MAN OF STEEL Review; "This Feels Like A Solid Opening Chapter From Zack Snyder"
Zack Snyder's reboot is a very good movie, it sadly fails to live up to the hype in more ways than one. Hit the jump to check out our spoiler-free verdict of Superman's long overdue big screen return...
Man of Steel is not a bad movie. It's just unfortunate that the trailers made it appear as if it would rival the likes of The Dark Knight and The Avengers, because it most certainly does not. It's not even close. You can blame David Goyer's screenplay on that, as the decision to show pivotal moments from Superman's early years in a series of random and sporadic flashbacks kills the momentum in the first two thirds of the movie. There's nothing wrong with what they contain - one of them arguably features THE most powerful scene - and you can't fault them for wanting to just show a handful of important moments rather than spending too much time with a young Clark Kent. However, a more linear approach to this would have made a lot more sense than showing him mooching around the country in bars and oil rigs.

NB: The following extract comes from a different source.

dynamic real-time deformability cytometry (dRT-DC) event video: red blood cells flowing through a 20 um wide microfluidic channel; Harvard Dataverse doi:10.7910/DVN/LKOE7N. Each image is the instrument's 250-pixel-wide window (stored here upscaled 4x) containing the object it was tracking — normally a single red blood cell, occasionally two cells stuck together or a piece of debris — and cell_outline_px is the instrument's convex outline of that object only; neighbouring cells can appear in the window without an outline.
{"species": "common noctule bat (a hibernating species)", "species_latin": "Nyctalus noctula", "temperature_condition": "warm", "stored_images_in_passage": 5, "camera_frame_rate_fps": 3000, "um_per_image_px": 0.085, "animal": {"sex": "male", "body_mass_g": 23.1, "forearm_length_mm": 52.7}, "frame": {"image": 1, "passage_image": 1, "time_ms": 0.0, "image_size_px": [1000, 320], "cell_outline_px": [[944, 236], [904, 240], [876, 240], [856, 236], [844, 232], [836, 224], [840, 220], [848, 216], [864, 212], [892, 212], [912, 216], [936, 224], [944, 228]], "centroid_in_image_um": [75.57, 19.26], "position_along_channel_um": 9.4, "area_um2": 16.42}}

Regardless, one of the many things that Man of Steel does do well is action. These are fight scenes as you imagined them when playing with action figures as a kid or reading comic books now. They're fast paced, exciting, perhaps a little too similar here and there, but still the kind of scenes you will want to watch over and over and over. There are only a few moments when you can tell that the live-action actors have been replaced with CG models, but other than that, this is a very good looking movie in terms of special effects. These sequences also blend seamlessly with Hans Zimmer's incredible score, although this is most certainly not his best or most memorable work. Man of Steel is arguably not as strong visually as 300 or Watchmen, but it is still a great achievement for Zack Snyder. The decision to shoot the majority on hand held shaky cam was not a wise one however. Part of what makes Christopher Nolan's Batman movies stand out from the rest is how cinematic they look. This often does not.
The screenplay is the biggest issue, though, as it constantly oversimplifies and explains everything to the audience. Without tearing Man of Steel to pieces (that would not be fair, especially as you could do the same with something as good as The Avengers and most other movies) the fact is, it just doesn't have the necessary character development or powerful story to truly make it soar. Not enough time is spent on Clark deciding to take up the mantle of Superman (he's 33 when a hologram of Jor-El tells him to, and that's about it) and the fact that the momentum never lets up means that even the stellar action sequences are ultimately a little forgettable.
Henry Cavill is superb as Superman. He never fails to convince and easily conveys the power of the character and the conflicted side of the character before he's put on track to becoming the hero we all know and love. Michael Shannon is an effective villain as General Zod, and while his plan may be rather generic, his performance at least saves the character even if it isn't up there with his work in the likes of Boardwalk Empire and The Iceman. Amy Adams also has all the necessary ingredients to be a great Lois Lane, and while it's hard to fault her performance, we only get glimpses of that; the rest of the time, she seems to be conveniently involved in everything and anything. The supporting cast are all very good for the most part (although there are still some notably weak performances from some), with Kevin Costner and Russell Crowe proving to be stand-out's. Unfortunately, the latter outstays his welcome as a plot device.
It may not have lived up to the hype, but Man of Steel is still the best modern Superman movie, and well worth checking out even if the screenplay delivers its fair share of disappointments. Still, this feels like a solid opening chapter from Zack Snyder.